En second lieu, les parties requérantes soulignent que dès le stade de l’introduction du recours, ils avaient apporté la preuve de l’existence du lien de causalité entre la déclaration litigieuse et la chute de l’indice de la bourse de Milan et la perte de valeur des titres du requérant, en montrant qu’il ressort de la revue de presse relative à la conférence donnée par la présidente de la BCE le 12 mars 2020, des commentaires des journaux italiens et internationaux ainsi que des déclarations du Président de la République italienne que la conviction générale était que la chute des valeurs boursières avait été provoquée exclusivement par la déclaration litigieuse de la présidente de la BCE. Par ailleurs, l’initiative de la présidente de la BCE de présenter ses excuses et de corriger la déclaration faite prouvait qu’elle avait reconnu avoir provoqué des conséquences extrêmement dommageables sur les marchés.

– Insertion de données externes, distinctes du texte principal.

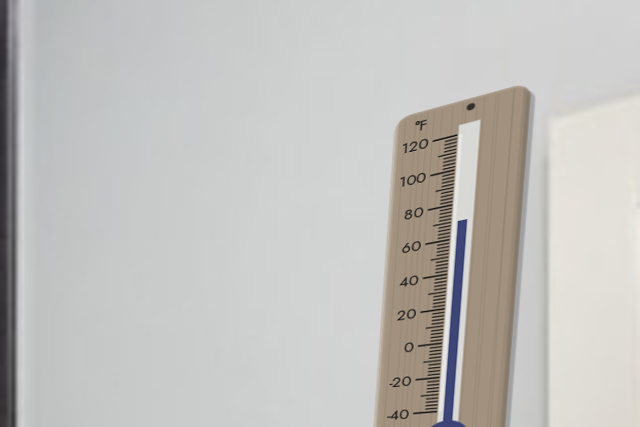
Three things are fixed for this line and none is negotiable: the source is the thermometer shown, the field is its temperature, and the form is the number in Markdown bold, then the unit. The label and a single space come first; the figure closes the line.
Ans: **70** °F
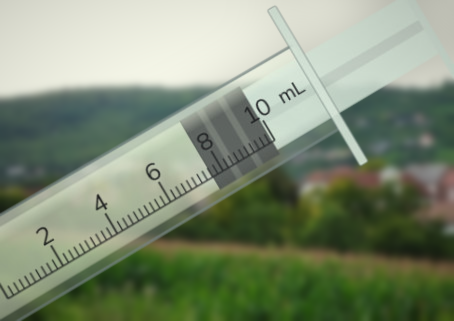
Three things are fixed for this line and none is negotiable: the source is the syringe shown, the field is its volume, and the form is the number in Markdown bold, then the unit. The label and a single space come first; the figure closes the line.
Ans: **7.6** mL
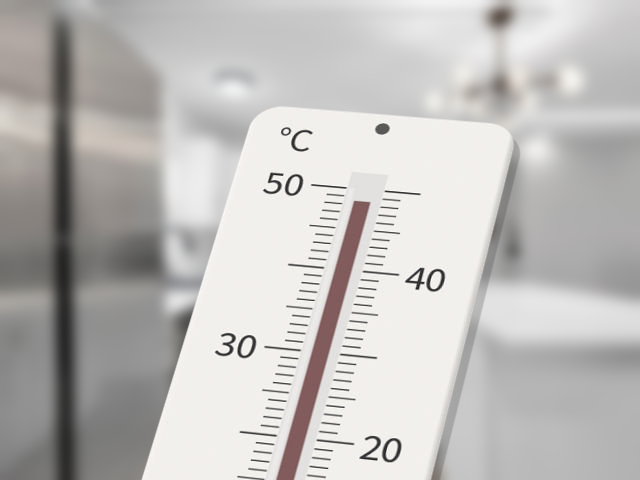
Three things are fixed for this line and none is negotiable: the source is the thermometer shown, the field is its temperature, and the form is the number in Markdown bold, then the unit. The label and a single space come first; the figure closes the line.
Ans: **48.5** °C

En troisième lieu, les requérants réfutent les affirmations du Tribunal figurant aux points 16 à 33 de l’ordonnance attaquée, selon lesquelles la responsabilité extracontractuelle de la BCE ne saurait être engagée dès lors que, dans le cas d’espèce, il n’y aurait pas de violation par la BCE d’une règle de droit destinée à conférer des droits aux particuliers. Les requérants soutiennent que les dispositions qu’ils invoquent sont des règles interinstitutionnelles définissant les compétences des divers organes de la BCE en leur attribuant des pouvoirs déterminés. Ces règles confèrent des droits au particuliers, et plus particulièrement le droit des particuliers à voir les divers organes agir dans le respect des attributions institutionnelles qui leur sont dévolues par la loi, conformément au principe de la confiance légitime.

En quatrième lieu, à titre subsidiaire, les requérants estiment que, dans l’hypothèse où les règles violées par la présidente de la BCE ne seraient pas destinées à conférer des droits aux particuliers, comme l’a affirmé le Tribunal, la motivation retenue par celui-ci ne saurait être approuvée dans la mesure où il est le fruit d’une interprétation restrictive de l’article 340 TFUE. Cette disposition, tout comme l’article 2043 du code civil italien, ne fait aucune distinction qui privilégierait les règles destinées à conférer des droits aux particuliers par rapport aux autres règles, en ne rattachant qu’à la violation des règles appartenant à la première catégorie la naissance du droit à réparation au profit de la victime. En outre, la motivation va à l’encontre des principes énoncés dans l’arrêt du Tribunal dans l’affaire T-868/16, où il est affirmé que la responsabilité extracontractuelle de l’Union peut être engagée en présence de tout comportement illégal à l’origine d’un dommage susceptible de donner naissance à une telle responsabilité.

En cinquième lieu, les requérants contestent l’affirmation du Tribunal figurant au point 32 de l’ordonnance, selon laquelle les requérants, en soutenant que la présidente de la BCE a commis un excès de pouvoir, n’auraient pas développé spécifiquement cet argument dans leur requête et ne l’auraient présenté que comme une conséquence des violations des dispositions visées dans la requête, non destinées à conférer des droits aux particuliers. Les requérants font valoir que l’abus de pouvoir est « l’utilisation du pouvoir de façon non conforme au précepte législatif », et se rencontre lorsqu’une institution de l’Union dévie de principes généraux tels que la loyauté, la bonne foi, la diligence ; il serait indubitable que, avec la déclaration litigieuse, la présidente de la BCE a violé le principe de loyauté et de diligence.

En sixième lieu, les requérants font valoir que, au point 35 de l’ordonnance, en ce qui concerne le préjudice matériel invoqué par eux, le Tribunal présente les faits de façon autre que ce qui était exposé dans la requête, où M. Vincenzo D’Agostino expliquait que, en tant que garant de la société Dafin s.r.l. pour la ligne de crédit accordée à celle-ci par la banque Banca Fideuram, en conséquence de la perte de valeur de son patrimoine, causée par le parte totale de valeur des titres SI FISTE COPERP, du fait de l’effondrement de la bourse de Milan résultant de la déclaration litigieuse, redoutant une réaction de la banque, il s’était procuré les liquidité pour éteindre cette ligne de crédit en étant contraint à céder à des prix défavorables d’autres titres lui appartenant et en subissant ainsi une autre moins-value.